**YOUR GOAL:** The data needs to be returned in full, exactly as it reads.

**INPUT:**
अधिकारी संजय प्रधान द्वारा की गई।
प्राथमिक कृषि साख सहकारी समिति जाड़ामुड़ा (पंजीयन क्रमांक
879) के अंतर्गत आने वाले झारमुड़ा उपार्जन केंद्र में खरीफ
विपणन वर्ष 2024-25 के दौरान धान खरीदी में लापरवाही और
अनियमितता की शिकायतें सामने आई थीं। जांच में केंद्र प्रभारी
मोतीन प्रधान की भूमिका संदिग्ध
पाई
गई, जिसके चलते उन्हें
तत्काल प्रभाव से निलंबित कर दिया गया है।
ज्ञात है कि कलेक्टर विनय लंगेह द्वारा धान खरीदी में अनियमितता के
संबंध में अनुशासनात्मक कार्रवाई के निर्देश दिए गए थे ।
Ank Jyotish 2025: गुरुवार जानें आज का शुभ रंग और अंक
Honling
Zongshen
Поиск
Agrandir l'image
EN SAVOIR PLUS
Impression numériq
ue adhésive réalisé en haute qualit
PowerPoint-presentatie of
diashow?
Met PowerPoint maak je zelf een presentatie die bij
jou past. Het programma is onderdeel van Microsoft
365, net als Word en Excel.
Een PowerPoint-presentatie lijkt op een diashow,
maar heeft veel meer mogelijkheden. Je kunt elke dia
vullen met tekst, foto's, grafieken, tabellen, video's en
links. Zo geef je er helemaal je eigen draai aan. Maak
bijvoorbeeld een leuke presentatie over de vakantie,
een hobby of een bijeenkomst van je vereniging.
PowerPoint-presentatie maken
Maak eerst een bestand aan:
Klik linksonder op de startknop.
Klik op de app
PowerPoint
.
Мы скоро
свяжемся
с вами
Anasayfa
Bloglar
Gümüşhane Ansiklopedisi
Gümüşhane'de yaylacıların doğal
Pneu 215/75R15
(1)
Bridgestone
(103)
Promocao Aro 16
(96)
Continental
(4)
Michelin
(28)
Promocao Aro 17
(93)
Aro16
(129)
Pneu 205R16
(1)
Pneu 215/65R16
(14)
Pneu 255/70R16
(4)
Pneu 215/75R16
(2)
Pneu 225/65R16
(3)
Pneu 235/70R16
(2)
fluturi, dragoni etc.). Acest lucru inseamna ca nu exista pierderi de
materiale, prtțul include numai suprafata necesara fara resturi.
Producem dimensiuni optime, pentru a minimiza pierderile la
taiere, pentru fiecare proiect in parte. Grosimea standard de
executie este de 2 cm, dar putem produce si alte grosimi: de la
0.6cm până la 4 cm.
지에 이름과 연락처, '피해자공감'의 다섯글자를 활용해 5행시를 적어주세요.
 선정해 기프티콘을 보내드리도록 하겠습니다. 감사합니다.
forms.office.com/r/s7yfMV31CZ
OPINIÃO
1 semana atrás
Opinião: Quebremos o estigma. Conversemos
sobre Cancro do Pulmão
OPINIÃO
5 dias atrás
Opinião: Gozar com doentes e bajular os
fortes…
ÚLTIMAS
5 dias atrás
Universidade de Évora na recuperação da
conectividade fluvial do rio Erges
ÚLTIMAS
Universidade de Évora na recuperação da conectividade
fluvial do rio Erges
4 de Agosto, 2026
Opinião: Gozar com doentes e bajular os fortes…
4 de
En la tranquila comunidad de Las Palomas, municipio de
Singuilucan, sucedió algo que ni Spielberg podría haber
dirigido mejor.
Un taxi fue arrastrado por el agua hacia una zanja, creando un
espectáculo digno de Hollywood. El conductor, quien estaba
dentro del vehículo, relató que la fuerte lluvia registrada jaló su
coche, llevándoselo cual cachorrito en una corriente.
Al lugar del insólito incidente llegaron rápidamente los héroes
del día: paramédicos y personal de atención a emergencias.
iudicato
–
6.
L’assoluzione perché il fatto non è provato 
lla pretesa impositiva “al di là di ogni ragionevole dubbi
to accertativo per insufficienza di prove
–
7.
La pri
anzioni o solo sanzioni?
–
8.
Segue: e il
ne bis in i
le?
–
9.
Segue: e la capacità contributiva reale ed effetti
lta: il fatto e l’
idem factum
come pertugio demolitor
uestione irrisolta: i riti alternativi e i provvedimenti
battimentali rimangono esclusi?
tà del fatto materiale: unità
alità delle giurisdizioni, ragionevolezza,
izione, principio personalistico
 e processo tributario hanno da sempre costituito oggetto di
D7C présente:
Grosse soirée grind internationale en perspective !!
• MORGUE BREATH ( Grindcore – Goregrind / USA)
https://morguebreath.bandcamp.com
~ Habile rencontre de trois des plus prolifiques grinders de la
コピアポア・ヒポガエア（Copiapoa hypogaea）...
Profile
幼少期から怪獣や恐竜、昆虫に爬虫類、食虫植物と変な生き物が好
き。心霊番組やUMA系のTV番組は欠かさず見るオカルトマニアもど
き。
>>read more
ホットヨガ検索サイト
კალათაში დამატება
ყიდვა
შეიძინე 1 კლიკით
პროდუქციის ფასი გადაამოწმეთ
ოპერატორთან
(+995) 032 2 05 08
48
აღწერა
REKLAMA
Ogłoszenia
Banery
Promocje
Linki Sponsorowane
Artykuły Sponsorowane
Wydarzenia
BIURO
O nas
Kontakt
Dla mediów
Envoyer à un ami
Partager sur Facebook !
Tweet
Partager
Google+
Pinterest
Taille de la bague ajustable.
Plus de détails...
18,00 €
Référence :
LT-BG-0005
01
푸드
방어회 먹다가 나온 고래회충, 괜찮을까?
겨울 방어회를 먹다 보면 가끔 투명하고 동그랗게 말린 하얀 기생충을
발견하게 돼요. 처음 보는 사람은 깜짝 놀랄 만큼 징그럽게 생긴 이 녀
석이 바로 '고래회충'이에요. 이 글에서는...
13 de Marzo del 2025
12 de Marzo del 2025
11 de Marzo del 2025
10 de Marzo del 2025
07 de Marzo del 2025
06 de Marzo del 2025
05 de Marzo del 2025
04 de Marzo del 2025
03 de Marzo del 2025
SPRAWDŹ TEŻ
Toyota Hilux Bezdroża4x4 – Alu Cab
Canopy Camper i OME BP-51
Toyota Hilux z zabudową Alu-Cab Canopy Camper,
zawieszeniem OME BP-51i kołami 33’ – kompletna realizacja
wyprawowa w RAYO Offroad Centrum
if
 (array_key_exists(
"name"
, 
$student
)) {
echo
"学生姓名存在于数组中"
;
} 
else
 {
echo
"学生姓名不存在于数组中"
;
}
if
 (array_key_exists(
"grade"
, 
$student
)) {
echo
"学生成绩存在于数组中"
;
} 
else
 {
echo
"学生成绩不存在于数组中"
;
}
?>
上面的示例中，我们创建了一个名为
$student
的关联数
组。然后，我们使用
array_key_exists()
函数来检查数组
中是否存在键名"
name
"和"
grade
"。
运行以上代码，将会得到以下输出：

**WRITTEN ANSWER:**
अधिकारी संजय प्रधान द्वारा की गई।
प्राथमिक कृषि साख सहकारी समिति जाड़ामुड़ा (पंजीयन क्रमांक
879) के अंतर्गत आने वाले झारमुड़ा उपार्जन केंद्र में खरीफ
विपणन वर्ष 2024-25 के दौरान धान खरीदी में लापरवाही और
अनियमितता की शिकायतें सामने आई थीं। जांच में केंद्र प्रभारी
मोतीन प्रधान की भूमिका संदिग्ध
पाई
गई, जिसके चलते उन्हें
तत्काल प्रभाव से निलंबित कर दिया गया है।
ज्ञात है कि कलेक्टर विनय लंगेह द्वारा धान खरीदी में अनियमितता के
संबंध में अनुशासनात्मक कार्रवाई के निर्देश दिए गए थे ।
Ank Jyotish 2025: गुरुवार जानें आज का शुभ रंग और अंक
Honling
Zongshen
Поиск
Agrandir l'image
EN SAVOIR PLUS
Impression numériq
ue adhésive réalisé en haute qualit
PowerPoint-presentatie of
diashow?
Met PowerPoint maak je zelf een presentatie die bij
jou past. Het programma is onderdeel van Microsoft
365, net als Word en Excel.
Een PowerPoint-presentatie lijkt op een diashow,
maar heeft veel meer mogelijkheden. Je kunt elke dia
vullen met tekst, foto's, grafieken, tabellen, video's en
links. Zo geef je er helemaal je eigen draai aan. Maak
bijvoorbeeld een leuke presentatie over de vakantie,
een hobby of een bijeenkomst van je vereniging.
PowerPoint-presentatie maken
Maak eerst een bestand aan:
Klik linksonder op de startknop.
Klik op de app
PowerPoint
.
Мы скоро
свяжемся
с вами
Anasayfa
Bloglar
Gümüşhane Ansiklopedisi
Gümüşhane'de yaylacıların doğal
Pneu 215/75R15
(1)
Bridgestone
(103)
Promocao Aro 16
(96)
Continental
(4)
Michelin
(28)
Promocao Aro 17
(93)
Aro16
(129)
Pneu 205R16
(1)
Pneu 215/65R16
(14)
Pneu 255/70R16
(4)
Pneu 215/75R16
(2)
Pneu 225/65R16
(3)
Pneu 235/70R16
(2)
fluturi, dragoni etc.). Acest lucru inseamna ca nu exista pierderi de
materiale, prtțul include numai suprafata necesara fara resturi.
Producem dimensiuni optime, pentru a minimiza pierderile la
taiere, pentru fiecare proiect in parte. Grosimea standard de
executie este de 2 cm, dar putem produce si alte grosimi: de la
0.6cm până la 4 cm.
지에 이름과 연락처, '피해자공감'의 다섯글자를 활용해 5행시를 적어주세요.
 선정해 기프티콘을 보내드리도록 하겠습니다. 감사합니다.
forms.office.com/r/s7yfMV31CZ
OPINIÃO
1 semana atrás
Opinião: Quebremos o estigma. Conversemos
sobre Cancro do Pulmão
OPINIÃO
5 dias atrás
Opinião: Gozar com doentes e bajular os
fortes…
ÚLTIMAS
5 dias atrás
Universidade de Évora na recuperação da
conectividade fluvial do rio Erges
ÚLTIMAS
Universidade de Évora na recuperação da conectividade
fluvial do rio Erges
4 de Agosto, 2026
Opinião: Gozar com doentes e bajular os fortes…
4 de
En la tranquila comunidad de Las Palomas, municipio de
Singuilucan, sucedió algo que ni Spielberg podría haber
dirigido mejor.
Un taxi fue arrastrado por el agua hacia una zanja, creando un
espectáculo digno de Hollywood. El conductor, quien estaba
dentro del vehículo, relató que la fuerte lluvia registrada jaló su
coche, llevándoselo cual cachorrito en una corriente.
Al lugar del insólito incidente llegaron rápidamente los héroes
del día: paramédicos y personal de atención a emergencias.
iudicato
–
6.
L’assoluzione perché il fatto non è provato 
lla pretesa impositiva “al di là di ogni ragionevole dubbi
to accertativo per insufficienza di prove
–
7.
La pri
anzioni o solo sanzioni?
–
8.
Segue: e il
ne bis in i
le?
–
9.
Segue: e la capacità contributiva reale ed effetti
lta: il fatto e l’
idem factum
come pertugio demolitor
uestione irrisolta: i riti alternativi e i provvedimenti
battimentali rimangono esclusi?
tà del fatto materiale: unità
alità delle giurisdizioni, ragionevolezza,
izione, principio personalistico
 e processo tributario hanno da sempre costituito oggetto di
D7C présente:
Grosse soirée grind internationale en perspective !!
• MORGUE BREATH ( Grindcore – Goregrind / USA)
https://morguebreath.bandcamp.com
~ Habile rencontre de trois des plus prolifiques grinders de la
コピアポア・ヒポガエア（Copiapoa hypogaea）...
Profile
幼少期から怪獣や恐竜、昆虫に爬虫類、食虫植物と変な生き物が好
き。心霊番組やUMA系のTV番組は欠かさず見るオカルトマニアもど
き。
>>read more
ホットヨガ検索サイト
კალათაში დამატება
ყიდვა
შეიძინე 1 კლიკით
პროდუქციის ფასი გადაამოწმეთ
ოპერატორთან
(+995) 032 2 05 08
48
აღწერა
REKLAMA
Ogłoszenia
Banery
Promocje
Linki Sponsorowane
Artykuły Sponsorowane
Wydarzenia
BIURO
O nas
Kontakt
Dla mediów
Envoyer à un ami
Partager sur Facebook !
Tweet
Partager
Google+
Pinterest
Taille de la bague ajustable.
Plus de détails...
18,00 €
Référence :
LT-BG-0005
01
푸드
방어회 먹다가 나온 고래회충, 괜찮을까?
겨울 방어회를 먹다 보면 가끔 투명하고 동그랗게 말린 하얀 기생충을
발견하게 돼요. 처음 보는 사람은 깜짝 놀랄 만큼 징그럽게 생긴 이 녀
석이 바로 '고래회충'이에요. 이 글에서는...
13 de Marzo del 2025
12 de Marzo del 2025
11 de Marzo del 2025
10 de Marzo del 2025
07 de Marzo del 2025
06 de Marzo del 2025
05 de Marzo del 2025
04 de Marzo del 2025
03 de Marzo del 2025
SPRAWDŹ TEŻ
Toyota Hilux Bezdroża4x4 – Alu Cab
Canopy Camper i OME BP-51
Toyota Hilux z zabudową Alu-Cab Canopy Camper,
zawieszeniem OME BP-51i kołami 33’ – kompletna realizacja
wyprawowa w RAYO Offroad Centrum
if
 (array_key_exists(
"name"
, 
$student
)) {
echo
"学生姓名存在于数组中"
;
} 
else
 {
echo
"学生姓名不存在于数组中"
;
}
if
 (array_key_exists(
"grade"
, 
$student
)) {
echo
"学生成绩存在于数组中"
;
} 
else
 {
echo
"学生成绩不存在于数组中"
;
}
?>
上面的示例中，我们创建了一个名为
$student
的关联数
组。然后，我们使用
array_key_exists()
函数来检查数组
中是否存在键名"
name
"和"
grade
"。
运行以上代码，将会得到以下输出：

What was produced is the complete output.